EXERCISE OBJECTIVE:
What follows are records. Restate all of them word for word.

┌──

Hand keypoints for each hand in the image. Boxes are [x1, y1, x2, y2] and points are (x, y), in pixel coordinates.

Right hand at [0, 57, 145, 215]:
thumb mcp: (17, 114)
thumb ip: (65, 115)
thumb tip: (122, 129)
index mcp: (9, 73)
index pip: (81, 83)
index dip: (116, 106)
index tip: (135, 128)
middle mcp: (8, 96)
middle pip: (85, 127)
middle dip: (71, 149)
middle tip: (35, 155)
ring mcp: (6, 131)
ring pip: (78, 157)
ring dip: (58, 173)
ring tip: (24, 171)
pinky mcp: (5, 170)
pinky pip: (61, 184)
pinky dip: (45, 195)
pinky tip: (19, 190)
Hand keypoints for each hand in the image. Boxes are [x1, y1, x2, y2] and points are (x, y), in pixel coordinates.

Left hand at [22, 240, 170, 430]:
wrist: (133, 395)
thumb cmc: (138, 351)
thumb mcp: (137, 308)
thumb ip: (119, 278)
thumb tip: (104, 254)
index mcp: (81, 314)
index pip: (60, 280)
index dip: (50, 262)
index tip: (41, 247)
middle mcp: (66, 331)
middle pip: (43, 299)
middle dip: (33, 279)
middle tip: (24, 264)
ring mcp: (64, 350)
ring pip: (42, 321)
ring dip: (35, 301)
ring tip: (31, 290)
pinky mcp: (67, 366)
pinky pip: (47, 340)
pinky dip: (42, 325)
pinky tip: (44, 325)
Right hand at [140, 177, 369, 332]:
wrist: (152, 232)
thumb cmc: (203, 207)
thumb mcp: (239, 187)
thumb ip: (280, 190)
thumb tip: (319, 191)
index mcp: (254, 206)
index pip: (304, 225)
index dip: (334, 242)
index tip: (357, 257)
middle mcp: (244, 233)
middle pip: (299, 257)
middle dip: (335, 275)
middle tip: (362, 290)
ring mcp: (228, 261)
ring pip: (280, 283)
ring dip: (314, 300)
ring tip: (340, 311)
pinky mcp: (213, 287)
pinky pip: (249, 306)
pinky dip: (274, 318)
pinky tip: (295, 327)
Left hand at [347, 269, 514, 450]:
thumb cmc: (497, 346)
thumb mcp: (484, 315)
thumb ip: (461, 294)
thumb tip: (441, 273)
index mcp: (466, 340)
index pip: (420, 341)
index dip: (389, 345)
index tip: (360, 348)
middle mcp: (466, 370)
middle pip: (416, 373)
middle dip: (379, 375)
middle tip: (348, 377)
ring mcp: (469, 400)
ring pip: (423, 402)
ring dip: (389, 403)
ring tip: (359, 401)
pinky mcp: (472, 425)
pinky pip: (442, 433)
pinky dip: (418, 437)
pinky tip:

└──

SOLVED EXERCISE:
Hand keypoints for each hand in the image. Boxes are [x1, y1, x2, y2] and points are (x, y), in pixel coordinates.

Right hand at [0, 57, 145, 215]:
thumb mcp: (17, 114)
thumb ip: (65, 115)
thumb tip: (122, 129)
index mcp: (9, 73)
index pip: (81, 83)
index dip: (116, 106)
index tip: (135, 128)
middle mcp: (8, 96)
middle pip: (85, 127)
middle dip: (71, 149)
middle tip: (35, 155)
ring mcp: (6, 131)
ring pip: (78, 157)
ring dip: (58, 173)
ring tip: (24, 171)
pinky mcp: (5, 170)
pinky pip: (61, 184)
pinky dip: (45, 195)
pinky tip: (19, 190)
Hand keypoints for each hand in the image. Boxes are [x1, y1, x2, y2] and points are (x, y), in pixel coordinates.

Left hand at [22, 240, 170, 430]:
wrist: (133, 395)
thumb cmc: (138, 351)
thumb mcp: (137, 308)
thumb ip: (119, 278)
thumb tip: (104, 254)
index mcp: (81, 314)
index pip: (60, 280)
index dip: (50, 262)
index tip: (41, 247)
middle mcp: (66, 331)
middle pip: (43, 299)
middle dip: (33, 279)
middle tip: (24, 264)
ring mcp: (64, 350)
ring pip: (42, 321)
ring dip: (35, 301)
ring tip: (31, 290)
pinky mcp: (67, 366)
pinky pip: (47, 340)
pinky dip: (42, 325)
pinky tip: (44, 325)
Right hand at [140, 177, 369, 332]:
wrist: (152, 232)
thumb cmc: (203, 207)
thumb mcp: (239, 187)
thumb ip: (280, 190)
thumb tip: (319, 191)
index mcp: (254, 206)
index pip: (304, 225)
index dip: (334, 242)
index tip: (357, 257)
middle mcp: (244, 233)
middle pip: (299, 257)
middle dip: (335, 275)
middle tip: (362, 290)
ring mcp: (228, 261)
ring pip: (280, 283)
ring dip: (314, 300)
ring tip: (340, 311)
pinky mcp: (213, 287)
pinky pip: (249, 306)
pinky dip: (274, 318)
pinky tip: (295, 327)
Left hand at [347, 269, 514, 450]:
thumb cmc: (497, 346)
thumb mcp: (484, 315)
thumb ip: (461, 294)
thumb tip: (441, 273)
index mcp: (466, 340)
index pip: (420, 341)
index dip: (389, 345)
index tip: (360, 348)
middle mcp: (466, 370)
middle pip: (416, 373)
middle dip: (379, 375)
middle tip: (348, 377)
ring mcp: (469, 400)
ring pip: (423, 402)
ring dip: (389, 403)
ring tip: (359, 401)
pinky mcp: (472, 425)
pinky pip: (442, 433)
pinky dip: (418, 437)
pinky tip:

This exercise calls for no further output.